* [TO-DO ITEM]: Beneath this instruction is a block of data; output from it exactly the lines that run from the one containing "Плов из курицы: 17.4 -> 11.7" through the one containing "Чай с лимоном: 7.5 -> 6.5", inclusive.

* [RECORD SET]:
####
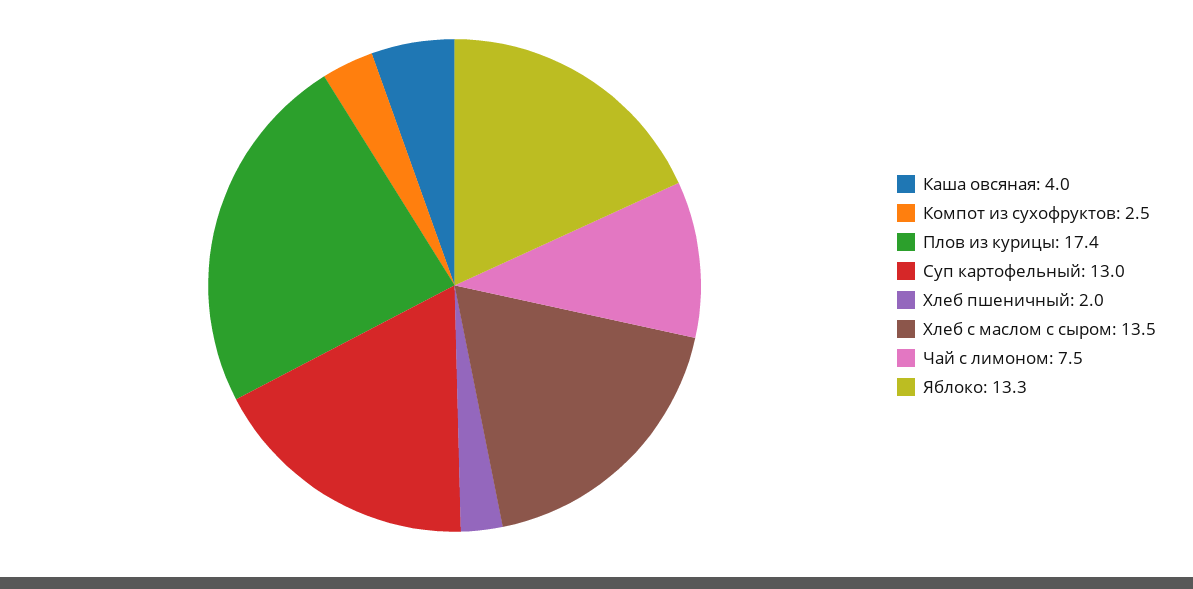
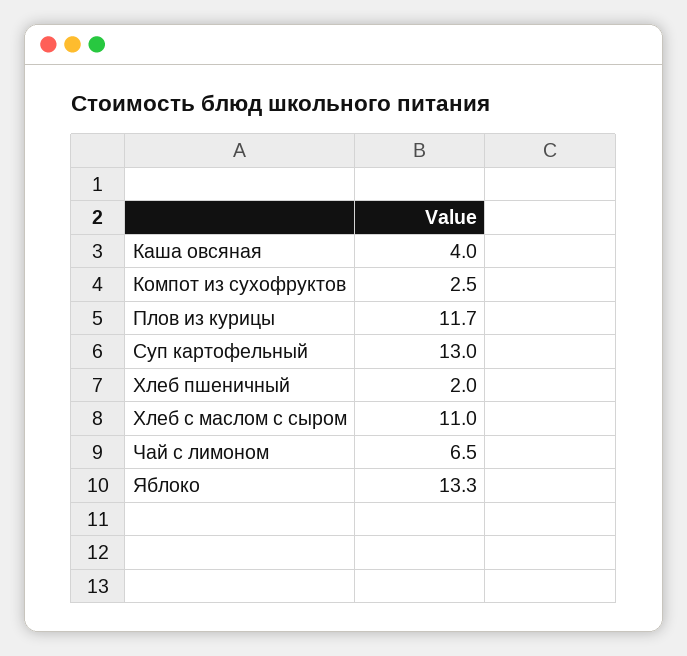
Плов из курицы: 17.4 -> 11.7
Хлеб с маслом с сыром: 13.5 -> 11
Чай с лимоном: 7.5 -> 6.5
####
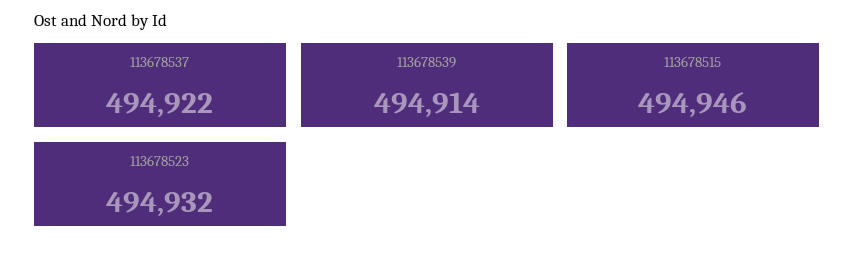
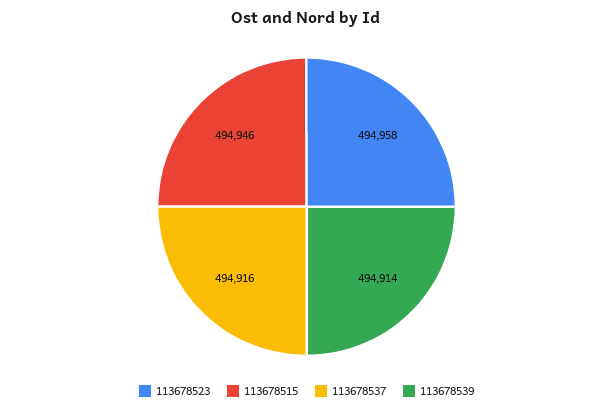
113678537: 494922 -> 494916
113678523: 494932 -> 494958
####
* [ANSWER BOX]:
Плов из курицы: 17.4 -> 11.7
Хлеб с маслом с сыром: 13.5 -> 11
Чай с лимоном: 7.5 -> 6.5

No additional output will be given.